Dès la fin du xixe siècle, alors que le symbolisme prône la dissolution des frontières entre les arts, certaines artistes diversifient leurs activités. Antoinette Vallgren (1858-1911) et Camille Claudel (1864-1943) produisent des objets décoratifs dans la veine japonisante. Ruth Milles (1873-1941) est aussi dessinatrice et poétesse, Christa Winsloe (1888-1944) est autrice de romans lesbiens en plus d’être spécialisée dans la sculpture d’animaux. On retrouve cette même pluridisciplinarité dans l’art de Sophie Taeuber-Arp (1889-1943) qui réalise des têtes dada puis des reliefs abstraits en bois. Proches des milieux surréalistes des années 1930-1940 et inspirées par un univers onirique et sensible, Meret Oppenheim (1913-1985) crée des œuvres oscillant entre sculpture et bijou, tandis que Isabelle Waldberg (1911-1990) dirige ses recherches vers des structures légères, hybrides, évoquant à la fois des corps et des architectures.
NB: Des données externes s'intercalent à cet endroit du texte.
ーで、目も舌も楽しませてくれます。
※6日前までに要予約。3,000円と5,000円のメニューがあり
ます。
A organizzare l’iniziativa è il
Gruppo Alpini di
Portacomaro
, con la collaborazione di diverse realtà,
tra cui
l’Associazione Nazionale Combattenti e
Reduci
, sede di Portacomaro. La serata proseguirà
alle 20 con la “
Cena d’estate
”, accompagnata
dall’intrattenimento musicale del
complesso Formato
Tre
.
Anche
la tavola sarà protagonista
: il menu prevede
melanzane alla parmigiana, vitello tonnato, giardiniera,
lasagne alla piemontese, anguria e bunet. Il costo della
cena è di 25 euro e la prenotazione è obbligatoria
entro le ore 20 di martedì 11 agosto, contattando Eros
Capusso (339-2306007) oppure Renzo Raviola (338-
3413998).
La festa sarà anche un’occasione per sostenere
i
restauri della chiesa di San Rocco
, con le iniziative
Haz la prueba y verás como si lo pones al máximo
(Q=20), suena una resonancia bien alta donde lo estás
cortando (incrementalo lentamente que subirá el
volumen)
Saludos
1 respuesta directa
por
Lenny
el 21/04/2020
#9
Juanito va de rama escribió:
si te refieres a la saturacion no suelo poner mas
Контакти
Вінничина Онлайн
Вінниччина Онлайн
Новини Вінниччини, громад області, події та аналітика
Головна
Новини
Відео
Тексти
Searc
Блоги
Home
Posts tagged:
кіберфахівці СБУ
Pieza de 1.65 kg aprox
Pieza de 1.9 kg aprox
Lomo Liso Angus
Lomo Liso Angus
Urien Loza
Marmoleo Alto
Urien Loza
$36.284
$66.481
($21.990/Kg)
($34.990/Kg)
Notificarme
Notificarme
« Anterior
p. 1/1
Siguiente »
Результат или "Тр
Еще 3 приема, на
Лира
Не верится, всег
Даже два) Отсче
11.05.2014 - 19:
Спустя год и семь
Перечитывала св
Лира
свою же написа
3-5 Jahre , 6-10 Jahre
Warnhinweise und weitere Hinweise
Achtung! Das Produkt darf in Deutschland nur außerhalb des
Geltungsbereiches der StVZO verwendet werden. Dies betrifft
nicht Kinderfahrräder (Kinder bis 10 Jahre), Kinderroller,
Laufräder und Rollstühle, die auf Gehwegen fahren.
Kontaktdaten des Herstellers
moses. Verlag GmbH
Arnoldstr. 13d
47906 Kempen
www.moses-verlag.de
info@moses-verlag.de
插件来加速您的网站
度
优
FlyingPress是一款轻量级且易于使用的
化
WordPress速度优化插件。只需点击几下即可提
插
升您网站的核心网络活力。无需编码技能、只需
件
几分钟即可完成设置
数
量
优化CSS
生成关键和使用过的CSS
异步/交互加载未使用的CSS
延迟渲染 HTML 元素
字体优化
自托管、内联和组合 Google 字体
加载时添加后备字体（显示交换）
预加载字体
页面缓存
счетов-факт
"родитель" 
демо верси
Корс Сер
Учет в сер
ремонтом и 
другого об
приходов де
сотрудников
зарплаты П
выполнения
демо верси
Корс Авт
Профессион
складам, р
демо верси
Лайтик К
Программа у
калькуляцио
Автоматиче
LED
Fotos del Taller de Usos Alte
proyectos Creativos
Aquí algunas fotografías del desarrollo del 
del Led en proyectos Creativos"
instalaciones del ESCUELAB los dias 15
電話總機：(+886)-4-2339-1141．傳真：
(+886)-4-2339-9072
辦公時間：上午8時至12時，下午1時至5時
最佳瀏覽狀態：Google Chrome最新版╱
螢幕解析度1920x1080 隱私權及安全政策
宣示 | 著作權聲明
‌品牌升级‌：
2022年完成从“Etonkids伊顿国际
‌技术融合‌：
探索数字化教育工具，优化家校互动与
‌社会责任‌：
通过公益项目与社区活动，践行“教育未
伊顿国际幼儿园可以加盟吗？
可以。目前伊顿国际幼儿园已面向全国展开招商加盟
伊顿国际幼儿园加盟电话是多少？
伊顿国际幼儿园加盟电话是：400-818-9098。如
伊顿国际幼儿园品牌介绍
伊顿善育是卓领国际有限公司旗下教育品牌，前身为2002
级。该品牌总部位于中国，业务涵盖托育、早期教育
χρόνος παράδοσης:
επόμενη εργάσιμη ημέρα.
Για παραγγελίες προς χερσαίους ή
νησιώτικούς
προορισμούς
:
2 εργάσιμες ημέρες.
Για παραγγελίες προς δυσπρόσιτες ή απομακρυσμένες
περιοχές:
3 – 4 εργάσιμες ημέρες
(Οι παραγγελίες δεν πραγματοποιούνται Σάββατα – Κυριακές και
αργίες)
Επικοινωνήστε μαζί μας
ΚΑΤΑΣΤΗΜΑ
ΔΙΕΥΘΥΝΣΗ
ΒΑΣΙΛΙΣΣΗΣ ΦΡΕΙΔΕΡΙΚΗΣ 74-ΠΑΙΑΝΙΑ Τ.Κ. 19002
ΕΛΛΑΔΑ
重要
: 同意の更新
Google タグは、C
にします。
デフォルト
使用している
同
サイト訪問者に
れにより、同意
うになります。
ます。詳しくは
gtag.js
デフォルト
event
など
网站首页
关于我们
Dans l’entre-deux-guerres, l’utilisation de nouveaux matériaux élargit la définition et les possibilités du champ de la sculpture tandis que les artistes proposent une réflexion sur le renouveau des sujets. L’Ouragane de Germaine Richier (1902-1959) est le résultat de ses recherches sur l’animalité. Dans une veine plus abstraite, Barbara Hepworth (1903-1975) participe un temps au groupe « Abstraction-Création », à l’instar de la sculptrice Marlow Moss (1889-1958), dans les années 1930, et réinvestit la taille traditionnelle de la pierre ou du bois. La Polonaise Katarzyna Kobro (1898-1951) utilise quant à elle le métal et le plastique dans ses sculptures constructivistes ; dans les années 1960 Marta Pan (1923-2008) réalise des pièces en Plexiglas ou en acier. L’exploration des techniques se poursuit pour évoquer la matérialité du corps, ce que fait la Polonaise Magdalena Abakanowicz (1930-2017) avec ses tapisseries-sculptures Abakans, tandis que sa compatriote Alina Szapocznikow (1926-1973) évoque la maladie avec la série des Tumeurs en mousse de polyuréthane. Le thème de l’érotisme se retrouve dans les sculptures de Maria Pinińska-Bereś (1931-1999) qui intègre des matériaux en lin, ciment, ou encore cuir, et celui du pouvoir est présent dans les nouveaux canons du corps féminin proposés par Niki de Saint Phalle (1930-2002) avec ses Nanas, et plus particulièrement son architecture monumentale Hon/Her exposée au Moderna Museet de Stockholm en 1966.
Parfois célèbres de leur vivant, beaucoup de ces artistes ont souffert d’un oubli durable après leur mort, jusqu’à leur reconnaissance récente. Exposées dans les salles des principaux musées européens, visibles dans l’espace public, certaines ont leur propre musée comme celui dédié à l’œuvre de Käthe Kollwitz à Berlin et à Cologne.